Data records
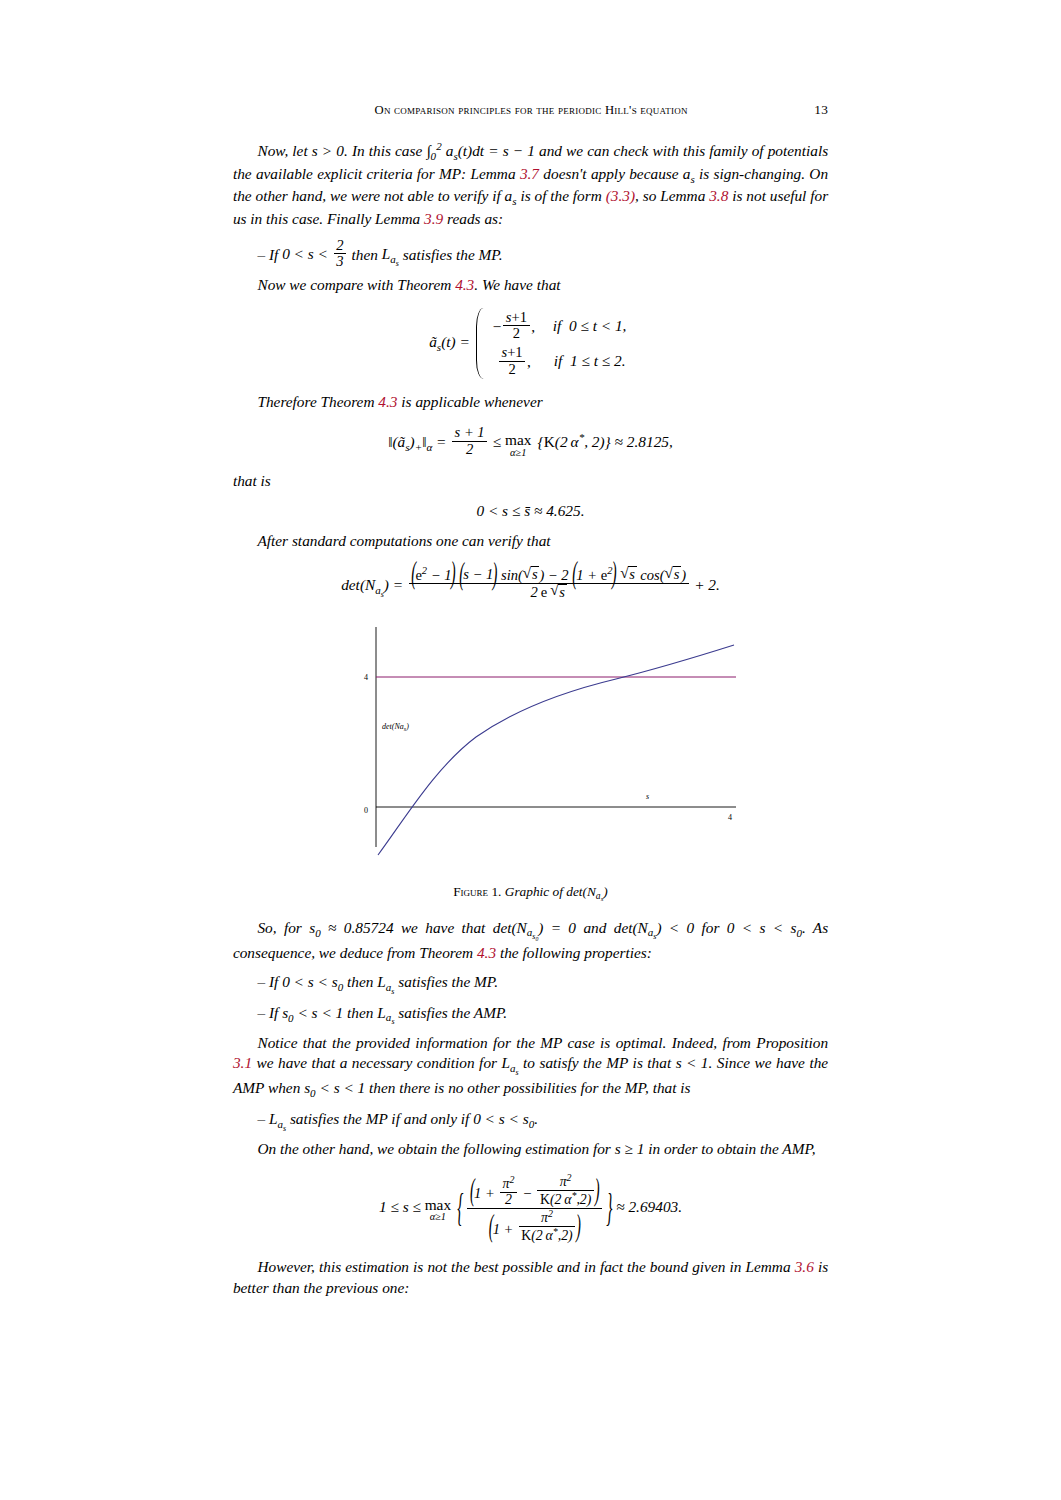On comparison principles for the periodic Hill's equation 13
Now, let s > 0. In this case ∫02 as(t)dt = s − 1 and we can check with this family of potentials the available explicit criteria for MP: Lemma 3.7 doesn't apply because as is sign-changing. On the other hand, we were not able to verify if as is of the form (3.3), so Lemma 3.8 is not useful for us in this case. Finally Lemma 3.9 reads as:
– If 0 < s < 23 then Las satisfies the MP.
Now we compare with Theorem 4.3. We have that
ãs(t) =
| − s +1 2 , | if 0 ≤ t < 1, |
| s +1 2 , | if 1 ≤ t ≤ 2. |
Therefore Theorem 4.3 is applicable whenever
‖(ãs)+‖α = s + 12 ≤ max α≥1 {K(2 α*, 2)} ≈ 2.8125,
that is
0 < s ≤ s̄ ≈ 4.625.
After standard computations one can verify that
det(Nas) = e 2 − 1 s − 1 sin(s) − 2 1 + e 2 s cos(s) 2 e s + 2.
4 0 4 s det(Nas)
Figure 1. Graphic of det(Nas)
So, for s0 ≈ 0.85724 we have that det(Nas0) = 0 and det(Nas) < 0 for 0 < s < s0. As consequence, we deduce from Theorem 4.3 the following properties:
– If 0 < s < s0 then Las satisfies the MP.
– If s0 < s < 1 then Las satisfies the AMP.
Notice that the provided information for the MP case is optimal. Indeed, from Proposition 3.1 we have that a necessary condition for Las to satisfy the MP is that s < 1. Since we have the AMP when s0 < s < 1 then there is no other possibilities for the MP, that is
– Las satisfies the MP if and only if 0 < s < s0.
On the other hand, we obtain the following estimation for s ≥ 1 in order to obtain the AMP,
1 ≤ s ≤ max α≥1 1 + π22 − π2 K(2 α*,2) 1 + π2 K(2 α*,2) ≈ 2.69403.
However, this estimation is not the best possible and in fact the bound given in Lemma 3.6 is better than the previous one:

# Task requirements
From the first line to the last, output the data exactly, without the pictures.

# Solution for this problem
On comparison principles for the periodic Hill's equation 13
Now, let s > 0. In this case ∫02 as(t)dt = s − 1 and we can check with this family of potentials the available explicit criteria for MP: Lemma 3.7 doesn't apply because as is sign-changing. On the other hand, we were not able to verify if as is of the form (3.3), so Lemma 3.8 is not useful for us in this case. Finally Lemma 3.9 reads as:
– If 0 < s < 23 then Las satisfies the MP.
Now we compare with Theorem 4.3. We have that
ãs(t) =
| − s +1 2 , | if 0 ≤ t < 1, |
| s +1 2 , | if 1 ≤ t ≤ 2. |
Therefore Theorem 4.3 is applicable whenever
‖(ãs)+‖α = s + 12 ≤ max α≥1 {K(2 α*, 2)} ≈ 2.8125,
that is
0 < s ≤ s̄ ≈ 4.625.
After standard computations one can verify that
det(Nas) = e 2 − 1 s − 1 sin(s) − 2 1 + e 2 s cos(s) 2 e s + 2.
4 0 4 s det(Nas)
Figure 1. Graphic of det(Nas)
So, for s0 ≈ 0.85724 we have that det(Nas0) = 0 and det(Nas) < 0 for 0 < s < s0. As consequence, we deduce from Theorem 4.3 the following properties:
– If 0 < s < s0 then Las satisfies the MP.
– If s0 < s < 1 then Las satisfies the AMP.
Notice that the provided information for the MP case is optimal. Indeed, from Proposition 3.1 we have that a necessary condition for Las to satisfy the MP is that s < 1. Since we have the AMP when s0 < s < 1 then there is no other possibilities for the MP, that is
– Las satisfies the MP if and only if 0 < s < s0.
On the other hand, we obtain the following estimation for s ≥ 1 in order to obtain the AMP,
1 ≤ s ≤ max α≥1 1 + π22 − π2 K(2 α*,2) 1 + π2 K(2 α*,2) ≈ 2.69403.
However, this estimation is not the best possible and in fact the bound given in Lemma 3.6 is better than the previous one:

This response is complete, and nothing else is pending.